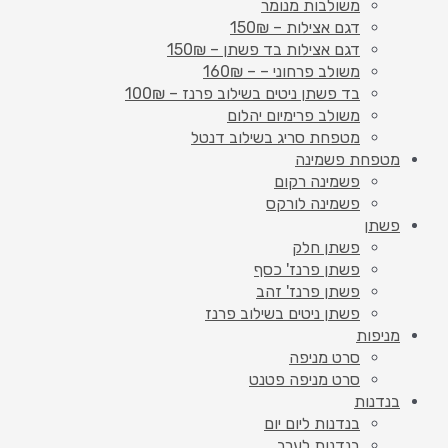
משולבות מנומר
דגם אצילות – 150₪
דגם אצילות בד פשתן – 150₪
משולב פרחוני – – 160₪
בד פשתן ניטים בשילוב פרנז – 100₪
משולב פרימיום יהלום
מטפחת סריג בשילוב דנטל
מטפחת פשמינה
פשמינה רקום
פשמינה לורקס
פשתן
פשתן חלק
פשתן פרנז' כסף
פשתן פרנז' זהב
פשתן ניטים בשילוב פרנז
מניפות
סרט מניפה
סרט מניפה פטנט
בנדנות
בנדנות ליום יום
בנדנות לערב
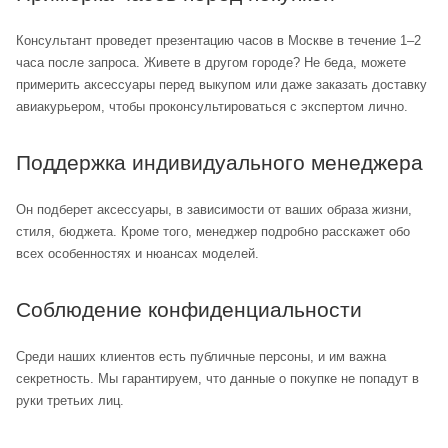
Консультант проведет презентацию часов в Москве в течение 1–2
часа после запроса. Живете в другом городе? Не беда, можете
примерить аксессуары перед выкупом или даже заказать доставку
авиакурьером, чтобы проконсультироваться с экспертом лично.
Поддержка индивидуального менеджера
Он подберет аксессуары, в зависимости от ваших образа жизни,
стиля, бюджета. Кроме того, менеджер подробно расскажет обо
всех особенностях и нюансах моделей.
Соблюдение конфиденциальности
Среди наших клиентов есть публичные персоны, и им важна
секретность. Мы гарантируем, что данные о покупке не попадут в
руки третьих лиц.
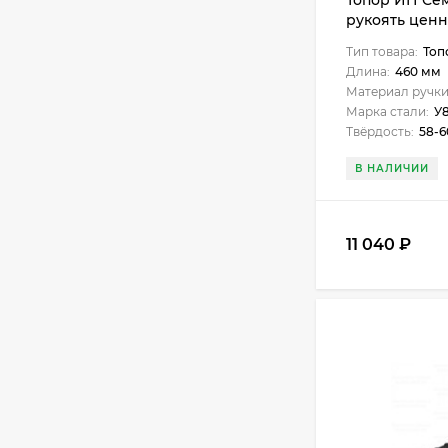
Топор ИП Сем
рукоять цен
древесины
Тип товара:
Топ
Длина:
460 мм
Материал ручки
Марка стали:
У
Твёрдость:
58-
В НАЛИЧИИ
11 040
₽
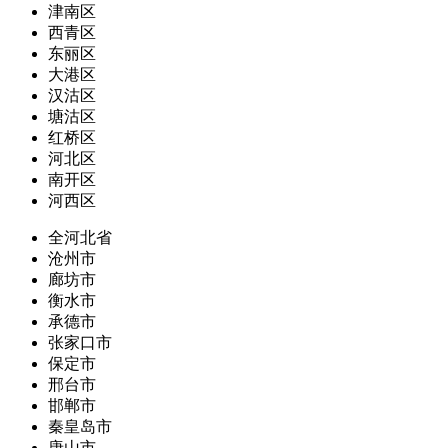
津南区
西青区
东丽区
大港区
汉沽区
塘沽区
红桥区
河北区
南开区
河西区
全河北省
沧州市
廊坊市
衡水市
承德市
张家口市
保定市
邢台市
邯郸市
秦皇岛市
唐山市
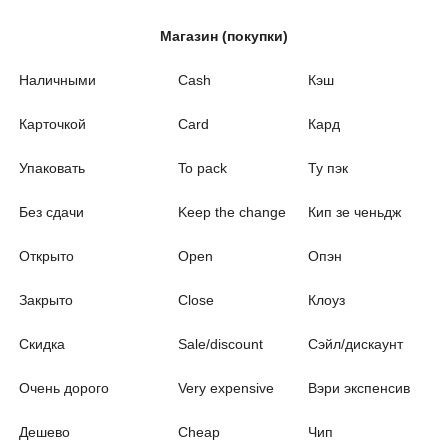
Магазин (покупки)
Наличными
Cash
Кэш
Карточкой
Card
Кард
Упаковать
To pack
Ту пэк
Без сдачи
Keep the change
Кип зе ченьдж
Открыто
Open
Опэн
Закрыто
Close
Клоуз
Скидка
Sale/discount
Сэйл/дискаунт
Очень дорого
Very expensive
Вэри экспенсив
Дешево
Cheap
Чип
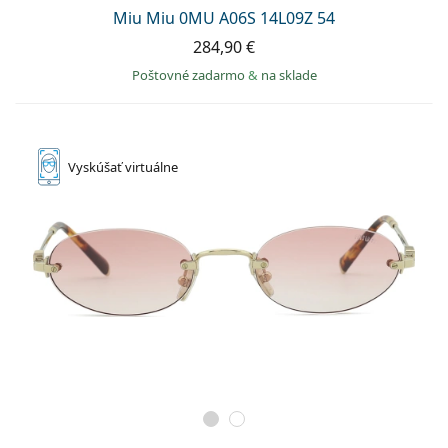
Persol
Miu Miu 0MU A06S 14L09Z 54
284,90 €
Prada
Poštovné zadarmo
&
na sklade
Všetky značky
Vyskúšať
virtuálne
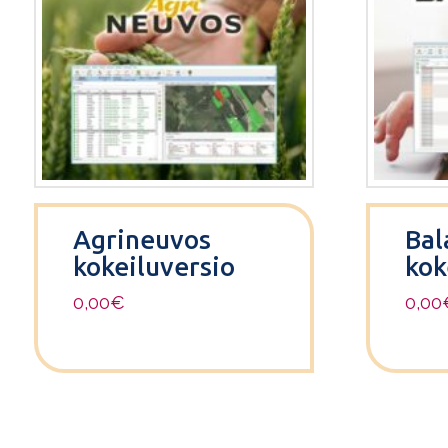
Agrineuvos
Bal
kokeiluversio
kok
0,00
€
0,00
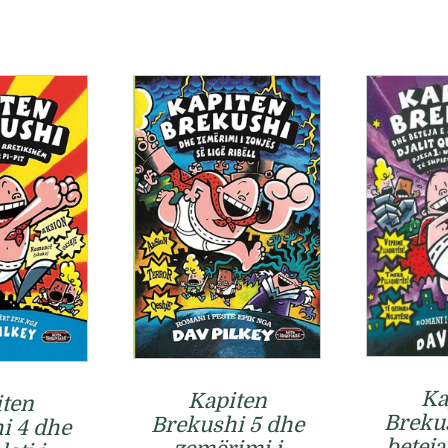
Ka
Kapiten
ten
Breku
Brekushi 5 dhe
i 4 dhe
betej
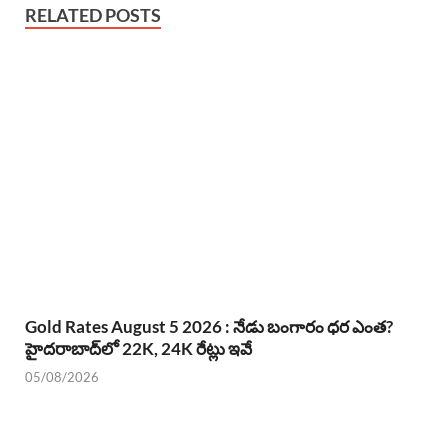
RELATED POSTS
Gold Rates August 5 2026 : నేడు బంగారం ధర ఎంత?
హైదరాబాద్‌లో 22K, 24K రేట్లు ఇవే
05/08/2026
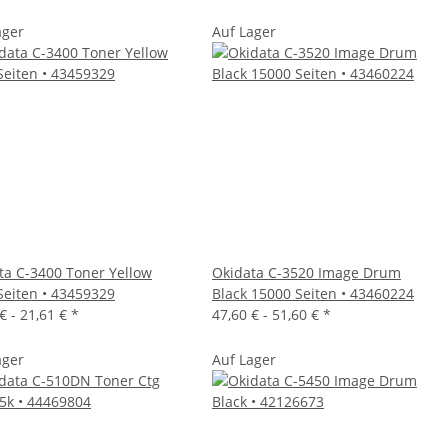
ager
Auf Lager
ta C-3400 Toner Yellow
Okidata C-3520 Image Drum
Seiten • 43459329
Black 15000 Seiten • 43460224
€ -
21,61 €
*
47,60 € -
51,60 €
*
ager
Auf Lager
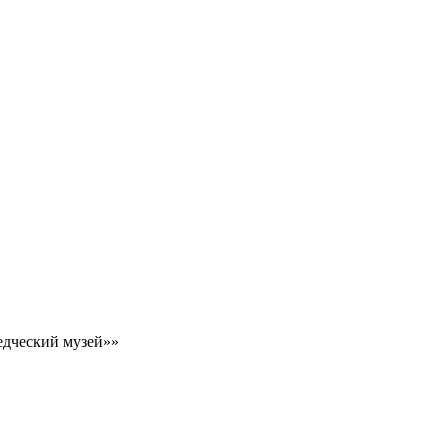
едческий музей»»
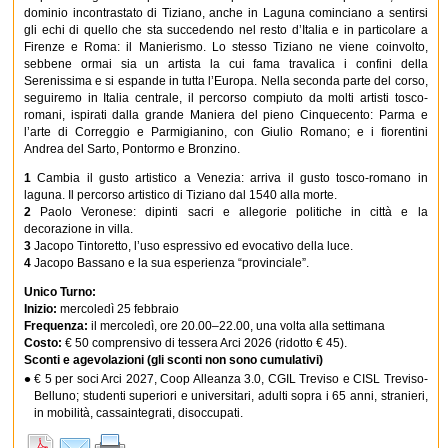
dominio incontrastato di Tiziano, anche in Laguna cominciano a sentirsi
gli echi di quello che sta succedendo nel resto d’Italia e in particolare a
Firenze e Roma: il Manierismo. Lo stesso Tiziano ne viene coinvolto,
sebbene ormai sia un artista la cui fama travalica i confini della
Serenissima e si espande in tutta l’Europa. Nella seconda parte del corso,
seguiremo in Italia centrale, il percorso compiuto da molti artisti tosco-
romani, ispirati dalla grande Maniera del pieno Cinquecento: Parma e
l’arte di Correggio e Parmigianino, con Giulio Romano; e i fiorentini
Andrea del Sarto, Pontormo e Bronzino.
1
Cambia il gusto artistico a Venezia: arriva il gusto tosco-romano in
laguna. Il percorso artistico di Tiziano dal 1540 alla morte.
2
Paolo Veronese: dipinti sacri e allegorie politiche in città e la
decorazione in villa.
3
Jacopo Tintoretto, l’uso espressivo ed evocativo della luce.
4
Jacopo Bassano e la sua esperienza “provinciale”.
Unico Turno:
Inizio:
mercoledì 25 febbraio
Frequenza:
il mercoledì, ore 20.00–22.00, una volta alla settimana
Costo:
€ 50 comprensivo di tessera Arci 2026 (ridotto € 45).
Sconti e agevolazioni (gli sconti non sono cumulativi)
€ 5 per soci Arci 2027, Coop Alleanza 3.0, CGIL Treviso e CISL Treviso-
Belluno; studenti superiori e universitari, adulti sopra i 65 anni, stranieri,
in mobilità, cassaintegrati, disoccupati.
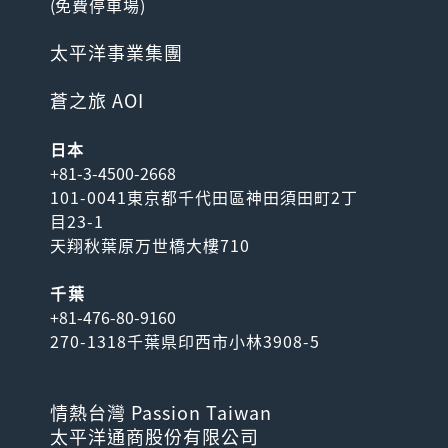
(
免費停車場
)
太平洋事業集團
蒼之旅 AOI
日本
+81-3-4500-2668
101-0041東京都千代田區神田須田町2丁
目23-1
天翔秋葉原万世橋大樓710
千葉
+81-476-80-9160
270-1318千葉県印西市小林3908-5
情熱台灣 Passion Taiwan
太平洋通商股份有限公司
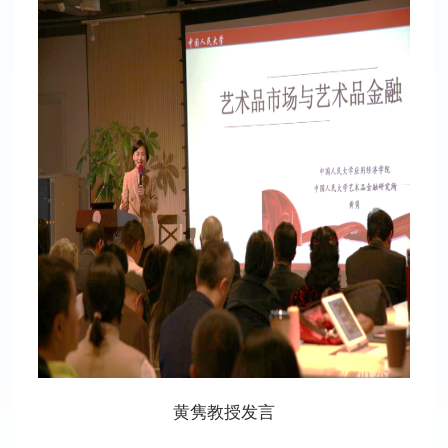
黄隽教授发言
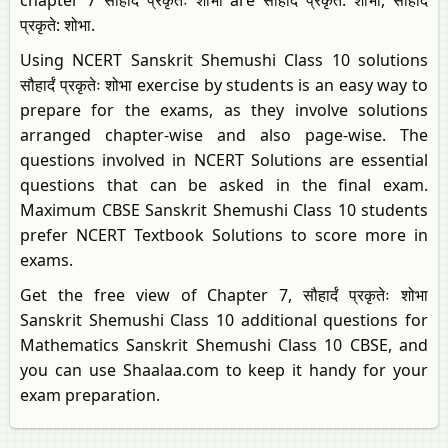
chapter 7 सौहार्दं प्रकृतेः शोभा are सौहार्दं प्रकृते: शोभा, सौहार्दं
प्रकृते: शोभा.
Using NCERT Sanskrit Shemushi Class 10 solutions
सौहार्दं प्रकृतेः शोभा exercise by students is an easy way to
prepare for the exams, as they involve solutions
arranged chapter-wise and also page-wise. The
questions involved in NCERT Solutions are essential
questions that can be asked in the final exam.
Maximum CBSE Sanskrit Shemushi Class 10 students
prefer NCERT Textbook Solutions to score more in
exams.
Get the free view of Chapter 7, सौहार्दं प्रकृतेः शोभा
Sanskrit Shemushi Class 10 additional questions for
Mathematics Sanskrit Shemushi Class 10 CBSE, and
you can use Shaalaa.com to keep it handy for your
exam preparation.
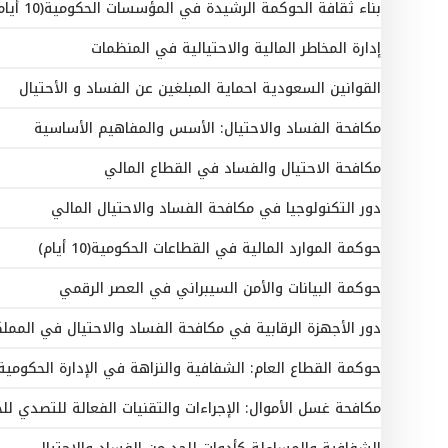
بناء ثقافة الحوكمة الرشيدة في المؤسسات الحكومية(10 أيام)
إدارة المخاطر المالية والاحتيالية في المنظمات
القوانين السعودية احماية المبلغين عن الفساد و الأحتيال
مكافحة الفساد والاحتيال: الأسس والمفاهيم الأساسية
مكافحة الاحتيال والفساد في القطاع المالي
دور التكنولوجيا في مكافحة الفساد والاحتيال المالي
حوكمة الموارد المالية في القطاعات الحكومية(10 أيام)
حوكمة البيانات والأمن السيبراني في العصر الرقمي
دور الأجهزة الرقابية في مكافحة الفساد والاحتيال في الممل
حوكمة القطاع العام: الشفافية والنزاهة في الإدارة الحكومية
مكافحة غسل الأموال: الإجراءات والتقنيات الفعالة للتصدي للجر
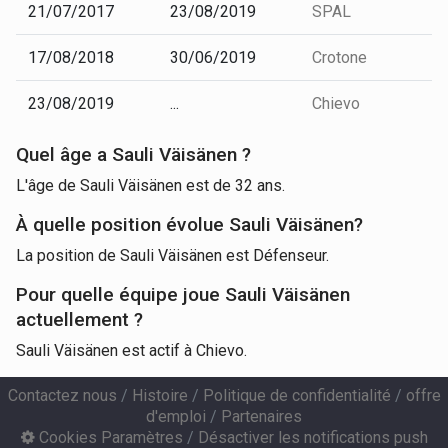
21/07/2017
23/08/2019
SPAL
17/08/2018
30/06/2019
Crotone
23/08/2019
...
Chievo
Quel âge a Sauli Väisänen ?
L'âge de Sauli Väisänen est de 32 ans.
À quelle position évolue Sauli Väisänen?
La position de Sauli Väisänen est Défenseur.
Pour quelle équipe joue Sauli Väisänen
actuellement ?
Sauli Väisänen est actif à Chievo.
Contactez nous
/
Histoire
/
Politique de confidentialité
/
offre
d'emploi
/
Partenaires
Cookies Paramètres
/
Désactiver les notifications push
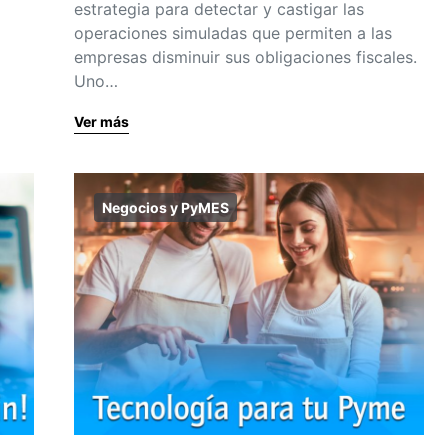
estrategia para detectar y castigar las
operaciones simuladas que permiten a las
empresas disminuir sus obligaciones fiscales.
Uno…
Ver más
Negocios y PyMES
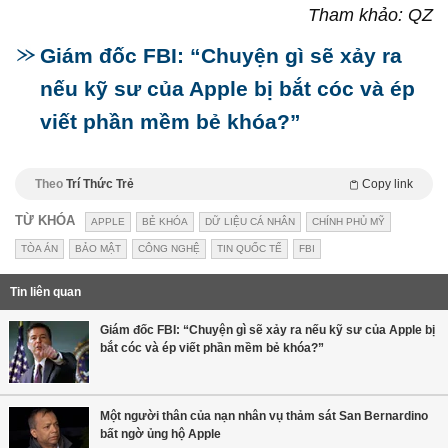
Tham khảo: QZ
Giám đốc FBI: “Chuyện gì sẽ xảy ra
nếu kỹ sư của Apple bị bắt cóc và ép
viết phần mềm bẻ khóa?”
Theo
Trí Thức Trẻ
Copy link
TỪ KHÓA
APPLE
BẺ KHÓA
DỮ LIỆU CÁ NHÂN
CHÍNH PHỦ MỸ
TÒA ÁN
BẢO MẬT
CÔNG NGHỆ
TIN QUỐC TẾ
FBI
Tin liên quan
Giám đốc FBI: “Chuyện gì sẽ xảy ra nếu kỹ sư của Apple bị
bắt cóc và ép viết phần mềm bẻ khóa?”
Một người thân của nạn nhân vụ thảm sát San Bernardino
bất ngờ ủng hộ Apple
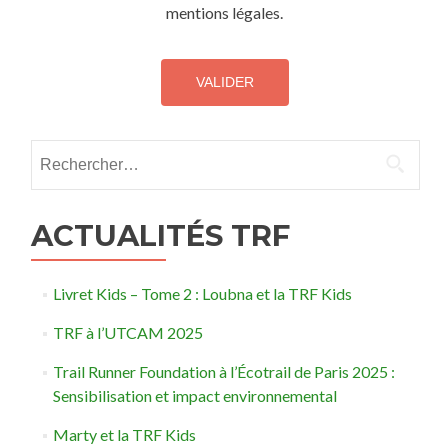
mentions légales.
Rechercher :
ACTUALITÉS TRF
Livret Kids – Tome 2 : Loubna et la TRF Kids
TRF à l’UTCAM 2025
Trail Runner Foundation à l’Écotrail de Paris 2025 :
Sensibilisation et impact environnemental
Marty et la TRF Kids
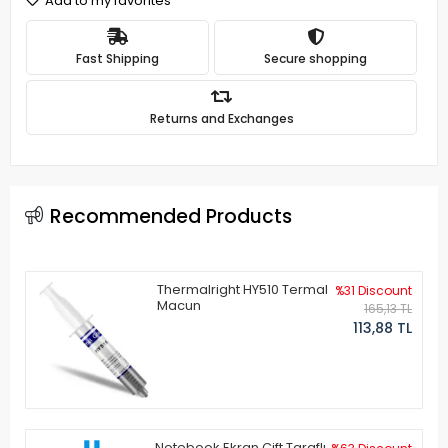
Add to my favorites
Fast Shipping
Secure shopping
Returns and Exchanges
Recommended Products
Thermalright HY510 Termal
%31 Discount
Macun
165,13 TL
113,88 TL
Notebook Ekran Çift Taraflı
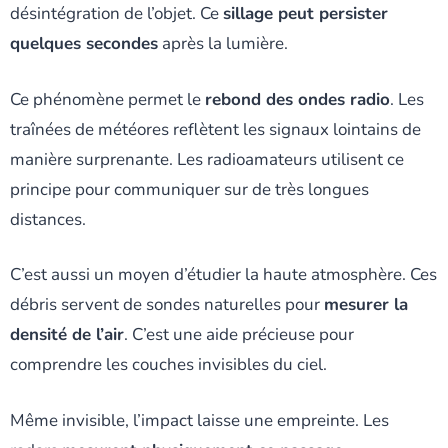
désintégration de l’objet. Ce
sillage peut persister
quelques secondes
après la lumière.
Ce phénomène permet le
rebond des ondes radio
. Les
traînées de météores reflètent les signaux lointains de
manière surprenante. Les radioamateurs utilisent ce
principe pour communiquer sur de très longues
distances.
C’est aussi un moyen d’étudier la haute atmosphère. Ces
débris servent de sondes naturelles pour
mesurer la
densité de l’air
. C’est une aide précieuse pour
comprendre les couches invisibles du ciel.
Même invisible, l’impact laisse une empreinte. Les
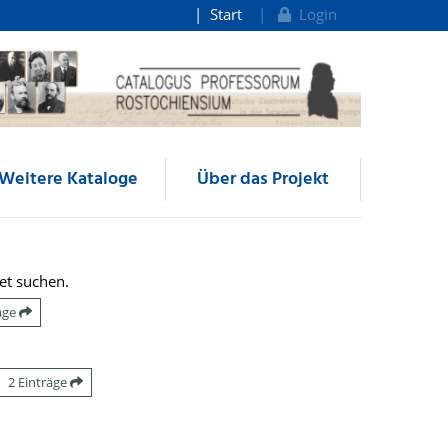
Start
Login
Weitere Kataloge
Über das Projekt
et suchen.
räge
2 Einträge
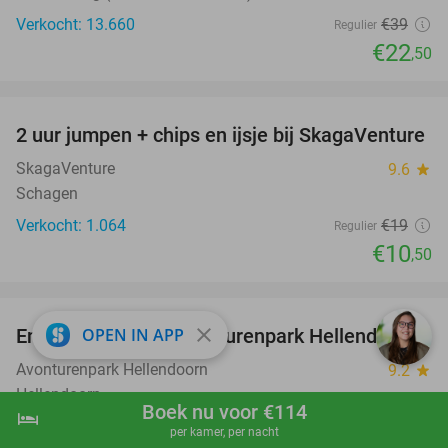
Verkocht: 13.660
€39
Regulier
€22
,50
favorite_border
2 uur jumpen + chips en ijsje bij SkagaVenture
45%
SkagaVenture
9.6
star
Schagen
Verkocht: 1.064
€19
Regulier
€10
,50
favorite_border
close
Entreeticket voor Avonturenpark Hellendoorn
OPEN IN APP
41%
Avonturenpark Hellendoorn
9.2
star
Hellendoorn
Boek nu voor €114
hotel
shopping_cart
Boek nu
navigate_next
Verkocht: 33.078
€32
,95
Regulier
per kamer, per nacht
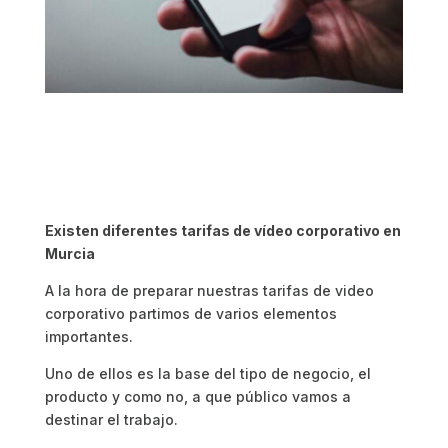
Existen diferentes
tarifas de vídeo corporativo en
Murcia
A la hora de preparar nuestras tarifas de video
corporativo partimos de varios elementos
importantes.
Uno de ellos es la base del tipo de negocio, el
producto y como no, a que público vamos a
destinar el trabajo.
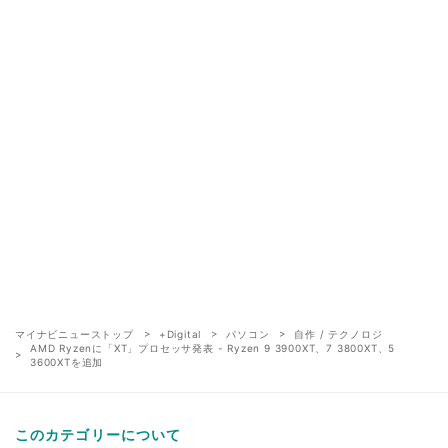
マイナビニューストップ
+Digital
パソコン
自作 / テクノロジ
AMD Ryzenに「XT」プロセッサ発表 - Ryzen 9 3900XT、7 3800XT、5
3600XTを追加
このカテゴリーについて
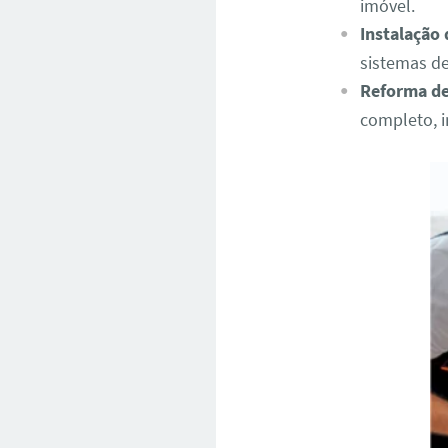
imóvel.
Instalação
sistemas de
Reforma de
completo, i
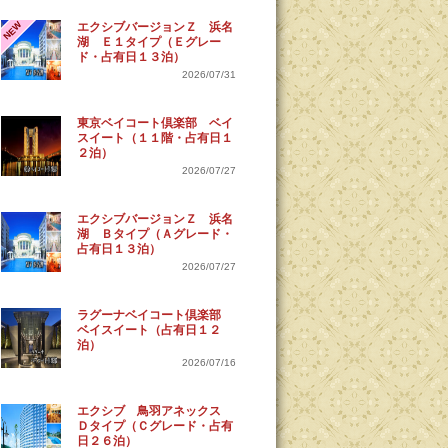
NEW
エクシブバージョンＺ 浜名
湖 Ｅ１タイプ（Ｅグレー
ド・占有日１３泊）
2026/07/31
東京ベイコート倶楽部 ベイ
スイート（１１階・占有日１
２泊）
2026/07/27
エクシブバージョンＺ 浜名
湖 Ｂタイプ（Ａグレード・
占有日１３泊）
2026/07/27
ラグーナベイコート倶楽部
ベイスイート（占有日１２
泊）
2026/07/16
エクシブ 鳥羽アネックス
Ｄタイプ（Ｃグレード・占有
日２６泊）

* **Instructions for the task**: Only the lines from the one with "destinar el trabajo." through the end of the listing above should be output, exactly as written and with no pictures.

* **Your solution**:
destinar el trabajo.
マイナビニューストップ
+Digital
パソコン
自作 / テクノロジ
AMD Ryzenに「XT」プロセッサ発表 - Ryzen 9 3900XT、7 3800XT、5
3600XTを追加
このカテゴリーについて
imóvel.
Instalação
sistemas de
Reforma de
completo, i
NEW
エクシブバージョンＺ 浜名
湖 Ｅ１タイプ（Ｅグレー
ド・占有日１３泊）
2026/07/31
東京ベイコート倶楽部 ベイ
スイート（１１階・占有日１
２泊）
2026/07/27
エクシブバージョンＺ 浜名
湖 Ｂタイプ（Ａグレード・
占有日１３泊）
2026/07/27
ラグーナベイコート倶楽部
ベイスイート（占有日１２
泊）
2026/07/16
エクシブ 鳥羽アネックス
Ｄタイプ（Ｃグレード・占有
日２６泊）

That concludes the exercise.